Entries taken from a collection
———

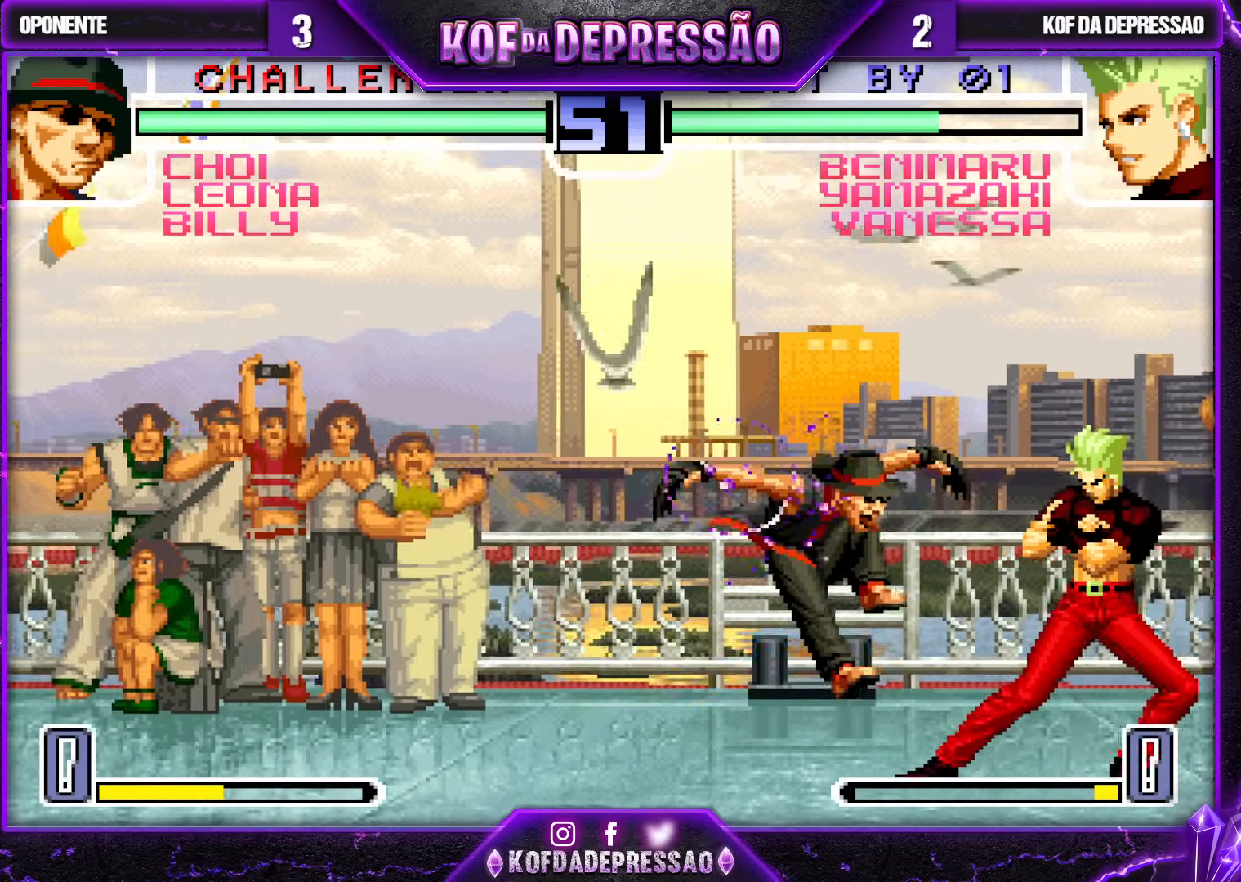
{"buttons": [], "left_stick": "up-left", "events": [[33, "left_stick", "center"], [217, "left_stick", "up-left"], [300, "CROSS", "down"], [300, "R1", "down"], [400, "R1", "up"], [417, "CROSS", "up"]]}
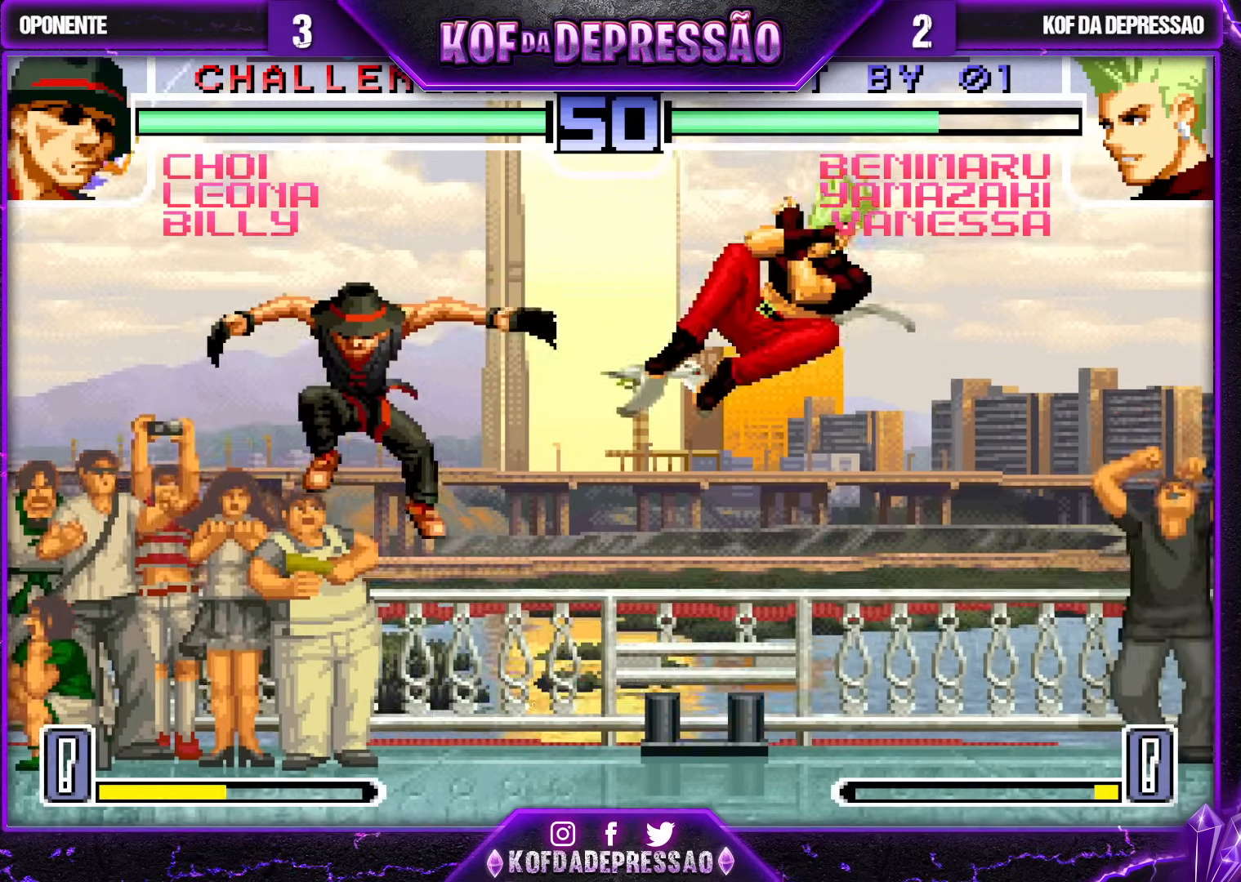
{"buttons": [], "left_stick": "center", "events": [[283, "left_stick", "center"]]}
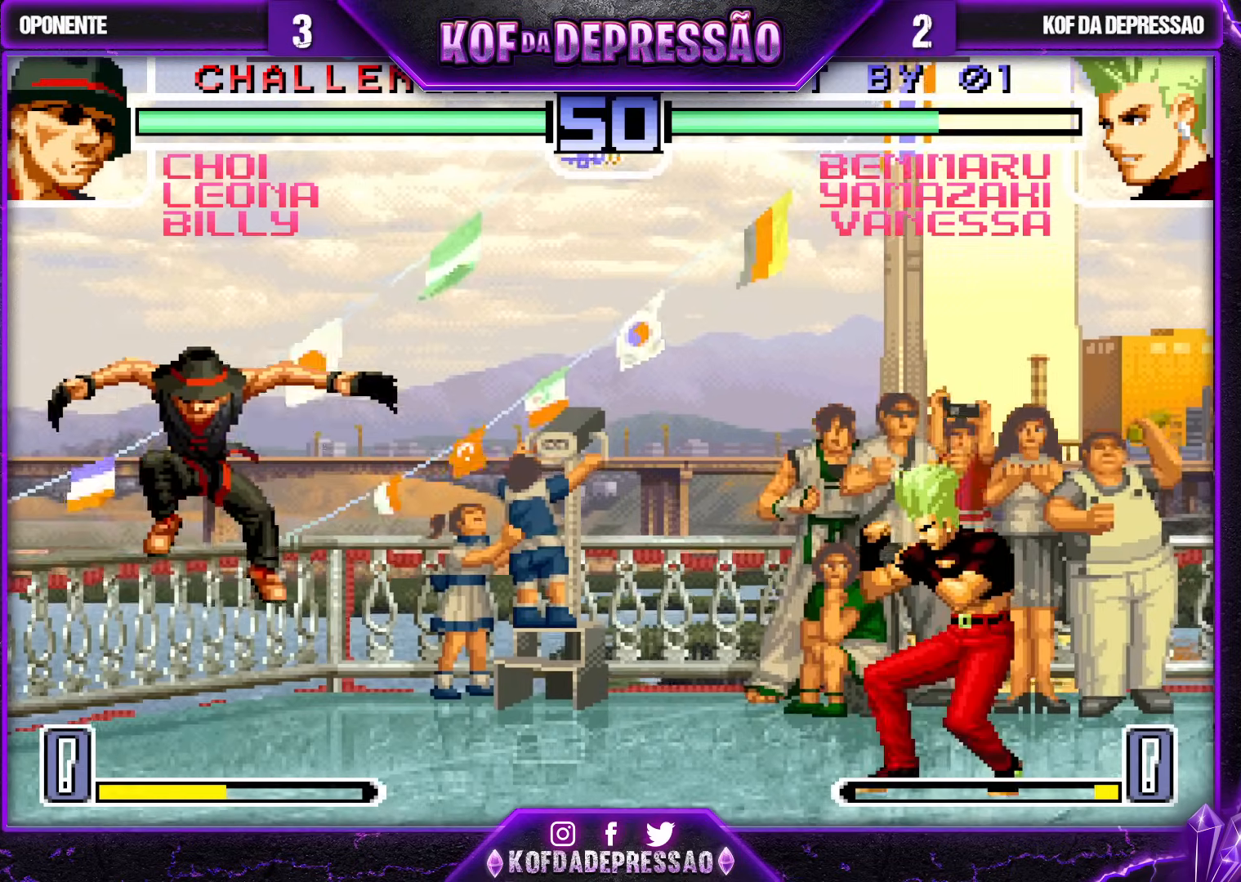
{"buttons": [], "left_stick": "down-right", "events": [[283, "left_stick", "down-right"]]}
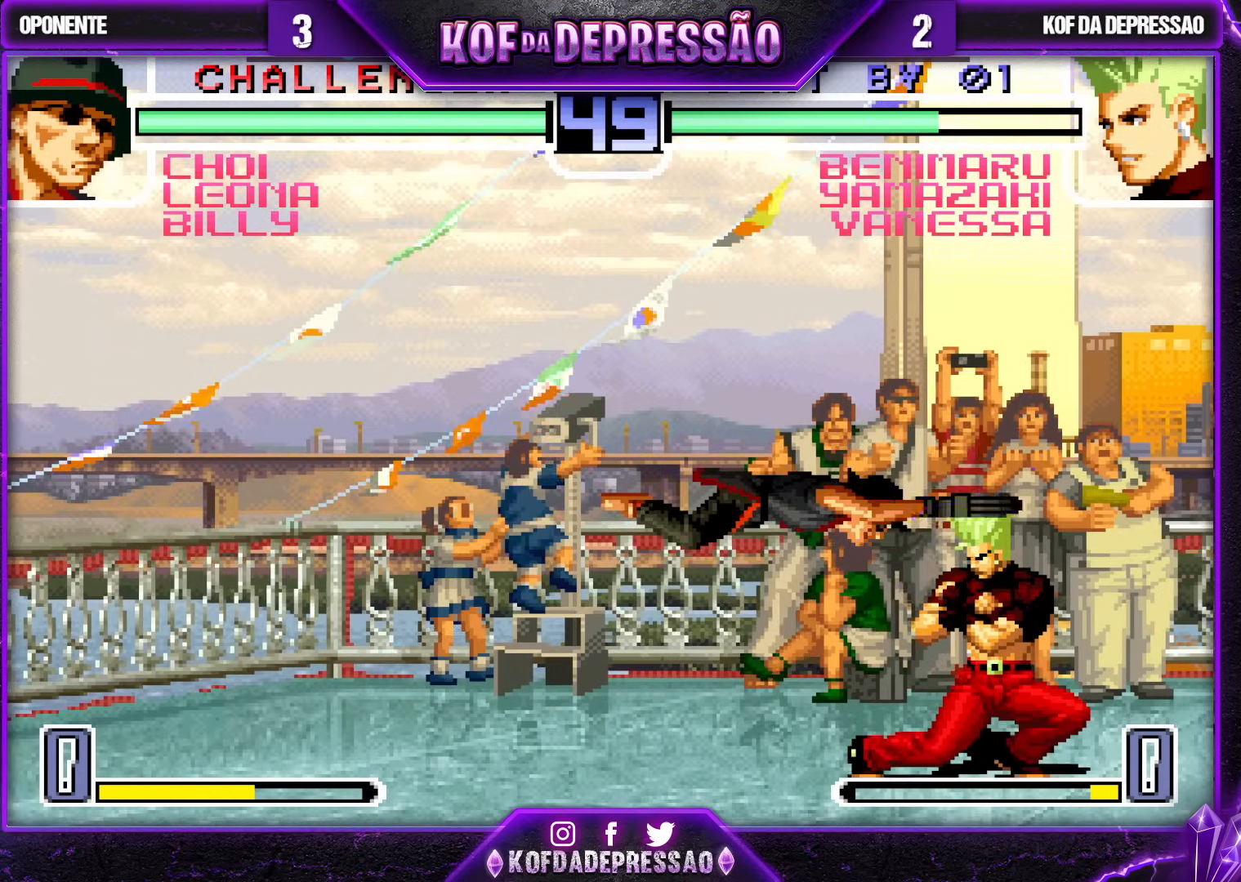
{"buttons": [], "left_stick": "down-right", "events": []}
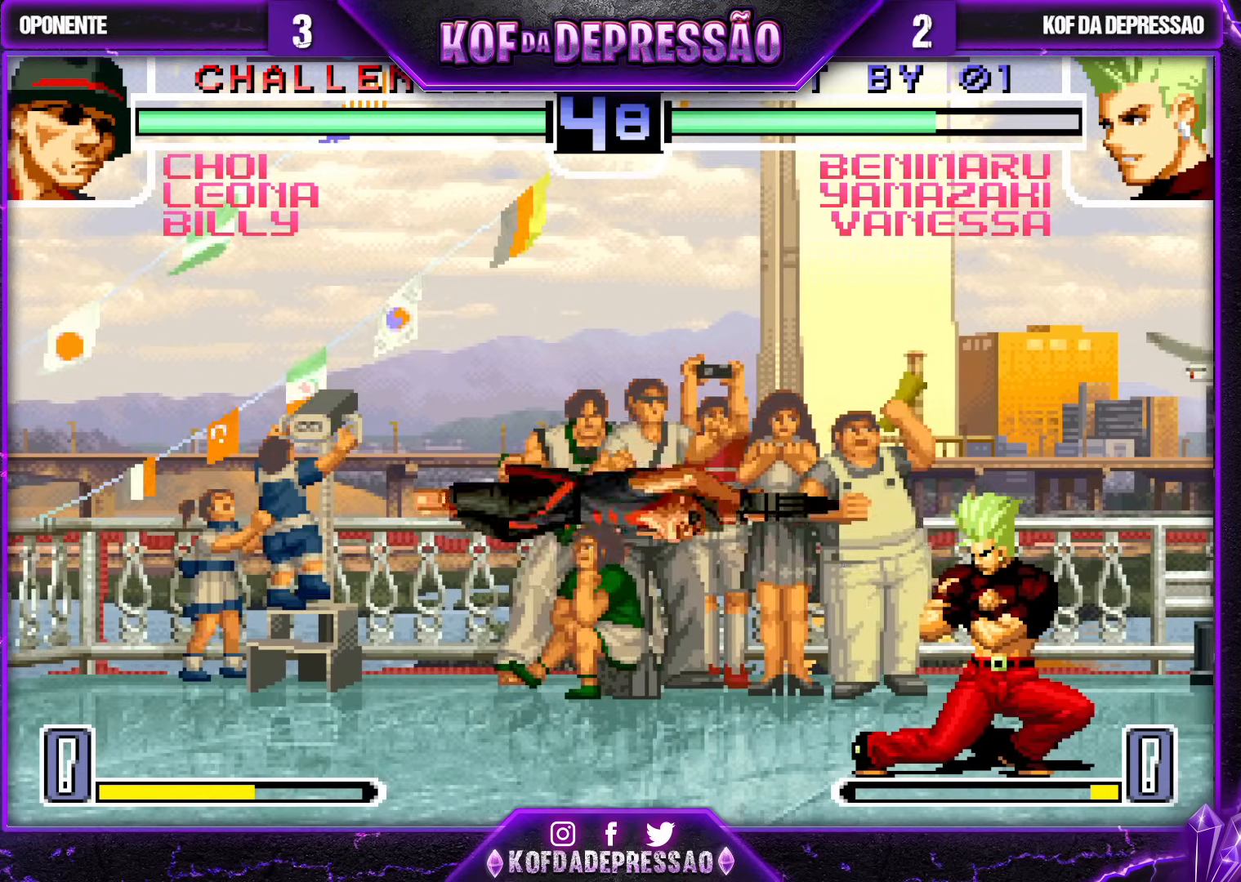
{"buttons": [], "left_stick": "down-right", "events": []}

———

When you transcribe the entries above, keep every word exact and leave out the pictures.

Answer:
{"buttons": [], "left_stick": "up-left", "events": [[33, "left_stick", "center"], [217, "left_stick", "up-left"], [300, "CROSS", "down"], [300, "R1", "down"], [400, "R1", "up"], [417, "CROSS", "up"]]}
{"buttons": [], "left_stick": "center", "events": [[283, "left_stick", "center"]]}
{"buttons": [], "left_stick": "down-right", "events": [[283, "left_stick", "down-right"]]}
{"buttons": [], "left_stick": "down-right", "events": []}
{"buttons": [], "left_stick": "down-right", "events": []}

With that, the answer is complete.